What needs to be done:
Render everything from the first line of the items down through the line containing "genus: Gymnopogon" as a JSON list of strings, one string per line, leaving out blank lines.

Records shown:
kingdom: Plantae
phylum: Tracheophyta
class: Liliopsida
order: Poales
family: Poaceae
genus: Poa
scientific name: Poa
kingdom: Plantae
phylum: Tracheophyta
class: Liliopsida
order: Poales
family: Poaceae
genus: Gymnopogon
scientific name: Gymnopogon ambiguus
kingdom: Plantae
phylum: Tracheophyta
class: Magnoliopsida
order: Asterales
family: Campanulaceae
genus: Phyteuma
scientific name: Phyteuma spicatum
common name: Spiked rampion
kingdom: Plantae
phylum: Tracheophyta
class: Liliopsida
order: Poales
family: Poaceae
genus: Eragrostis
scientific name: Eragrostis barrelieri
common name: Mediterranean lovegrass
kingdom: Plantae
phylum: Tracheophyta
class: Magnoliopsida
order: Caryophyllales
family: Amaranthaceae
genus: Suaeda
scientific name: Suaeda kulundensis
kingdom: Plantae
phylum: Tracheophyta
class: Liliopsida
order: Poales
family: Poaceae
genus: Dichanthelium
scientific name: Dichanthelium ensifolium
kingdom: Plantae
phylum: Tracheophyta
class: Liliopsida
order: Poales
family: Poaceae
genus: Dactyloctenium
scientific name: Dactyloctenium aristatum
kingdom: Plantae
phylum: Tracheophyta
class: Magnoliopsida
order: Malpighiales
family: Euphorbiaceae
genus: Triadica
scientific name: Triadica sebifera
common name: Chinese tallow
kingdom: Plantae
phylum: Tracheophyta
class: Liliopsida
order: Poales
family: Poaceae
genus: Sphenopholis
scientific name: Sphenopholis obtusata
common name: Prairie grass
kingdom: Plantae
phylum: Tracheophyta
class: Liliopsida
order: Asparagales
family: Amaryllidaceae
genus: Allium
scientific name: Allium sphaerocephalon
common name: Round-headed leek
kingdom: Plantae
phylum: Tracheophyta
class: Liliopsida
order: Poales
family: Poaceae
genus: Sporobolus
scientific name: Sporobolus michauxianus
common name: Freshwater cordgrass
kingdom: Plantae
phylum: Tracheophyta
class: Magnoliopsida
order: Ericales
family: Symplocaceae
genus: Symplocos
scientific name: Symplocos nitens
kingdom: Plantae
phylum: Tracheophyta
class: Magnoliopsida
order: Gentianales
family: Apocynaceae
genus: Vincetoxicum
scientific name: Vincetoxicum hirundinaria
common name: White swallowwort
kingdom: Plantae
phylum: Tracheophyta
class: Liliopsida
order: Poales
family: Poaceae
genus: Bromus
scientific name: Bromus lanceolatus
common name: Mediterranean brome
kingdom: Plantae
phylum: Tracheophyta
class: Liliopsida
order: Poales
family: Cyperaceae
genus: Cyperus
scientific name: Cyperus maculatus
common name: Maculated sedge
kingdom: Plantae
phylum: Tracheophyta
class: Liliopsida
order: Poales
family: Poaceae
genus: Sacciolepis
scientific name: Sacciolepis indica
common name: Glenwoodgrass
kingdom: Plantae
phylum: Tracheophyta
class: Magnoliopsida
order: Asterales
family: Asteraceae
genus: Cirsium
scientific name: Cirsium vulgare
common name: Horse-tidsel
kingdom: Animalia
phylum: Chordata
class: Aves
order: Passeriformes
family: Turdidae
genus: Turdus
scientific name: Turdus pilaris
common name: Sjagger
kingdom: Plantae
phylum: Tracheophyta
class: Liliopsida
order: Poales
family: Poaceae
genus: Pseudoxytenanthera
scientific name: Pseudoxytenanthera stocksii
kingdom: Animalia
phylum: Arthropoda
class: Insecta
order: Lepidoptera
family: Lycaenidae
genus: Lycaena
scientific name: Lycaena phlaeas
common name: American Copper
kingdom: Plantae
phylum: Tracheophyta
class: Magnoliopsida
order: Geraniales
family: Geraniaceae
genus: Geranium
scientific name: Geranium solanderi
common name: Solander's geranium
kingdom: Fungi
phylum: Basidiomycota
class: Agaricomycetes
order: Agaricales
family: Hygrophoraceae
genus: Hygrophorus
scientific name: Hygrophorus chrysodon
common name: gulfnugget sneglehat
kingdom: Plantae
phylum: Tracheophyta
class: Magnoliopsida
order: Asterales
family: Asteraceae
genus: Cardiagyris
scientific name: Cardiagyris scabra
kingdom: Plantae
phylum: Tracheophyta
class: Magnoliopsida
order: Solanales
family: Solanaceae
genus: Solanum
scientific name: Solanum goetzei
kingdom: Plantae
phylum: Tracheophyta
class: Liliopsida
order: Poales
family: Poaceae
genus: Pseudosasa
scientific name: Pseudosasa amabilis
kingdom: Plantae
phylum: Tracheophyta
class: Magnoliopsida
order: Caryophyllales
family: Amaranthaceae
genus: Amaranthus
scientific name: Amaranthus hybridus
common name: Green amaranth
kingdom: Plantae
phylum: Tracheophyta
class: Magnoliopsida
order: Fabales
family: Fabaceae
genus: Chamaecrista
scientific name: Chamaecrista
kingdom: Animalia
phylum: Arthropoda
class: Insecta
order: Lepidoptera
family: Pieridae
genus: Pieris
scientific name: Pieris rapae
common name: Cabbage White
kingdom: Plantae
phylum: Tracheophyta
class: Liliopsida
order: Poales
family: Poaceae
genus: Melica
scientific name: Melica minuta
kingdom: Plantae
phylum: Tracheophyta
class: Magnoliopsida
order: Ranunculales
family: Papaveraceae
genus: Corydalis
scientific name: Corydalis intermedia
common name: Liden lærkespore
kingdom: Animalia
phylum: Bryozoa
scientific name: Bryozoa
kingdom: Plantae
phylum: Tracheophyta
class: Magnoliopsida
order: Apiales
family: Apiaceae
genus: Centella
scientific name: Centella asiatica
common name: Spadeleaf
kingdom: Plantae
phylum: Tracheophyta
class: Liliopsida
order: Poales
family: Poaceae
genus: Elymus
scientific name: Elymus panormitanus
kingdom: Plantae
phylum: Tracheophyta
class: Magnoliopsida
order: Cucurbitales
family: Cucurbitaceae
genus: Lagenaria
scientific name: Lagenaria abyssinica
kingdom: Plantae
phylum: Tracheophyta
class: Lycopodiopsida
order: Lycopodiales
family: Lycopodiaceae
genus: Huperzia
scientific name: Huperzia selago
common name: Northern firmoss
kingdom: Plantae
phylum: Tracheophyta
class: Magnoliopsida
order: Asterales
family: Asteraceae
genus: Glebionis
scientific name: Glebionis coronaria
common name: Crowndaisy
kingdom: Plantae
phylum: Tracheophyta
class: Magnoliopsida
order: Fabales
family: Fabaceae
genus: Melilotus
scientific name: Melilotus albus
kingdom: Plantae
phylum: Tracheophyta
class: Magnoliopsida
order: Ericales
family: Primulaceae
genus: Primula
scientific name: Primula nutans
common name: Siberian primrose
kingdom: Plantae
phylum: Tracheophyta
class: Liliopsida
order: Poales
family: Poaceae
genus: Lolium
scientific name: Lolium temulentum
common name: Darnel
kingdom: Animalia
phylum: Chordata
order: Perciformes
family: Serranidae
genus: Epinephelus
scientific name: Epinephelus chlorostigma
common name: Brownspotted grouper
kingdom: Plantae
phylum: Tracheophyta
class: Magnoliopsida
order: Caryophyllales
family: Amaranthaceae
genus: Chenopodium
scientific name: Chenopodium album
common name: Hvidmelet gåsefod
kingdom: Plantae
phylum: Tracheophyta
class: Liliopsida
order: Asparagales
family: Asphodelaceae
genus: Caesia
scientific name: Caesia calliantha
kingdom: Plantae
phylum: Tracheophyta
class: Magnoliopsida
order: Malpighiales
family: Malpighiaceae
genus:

Output of the exercise:
[
  "kingdom: Plantae",
  "phylum: Tracheophyta",
  "class: Liliopsida",
  "order: Poales",
  "family: Poaceae",
  "genus: Poa",
  "scientific name: Poa",
  "kingdom: Plantae",
  "phylum: Tracheophyta",
  "class: Liliopsida",
  "order: Poales",
  "family: Poaceae",
  "genus: Gymnopogon"
]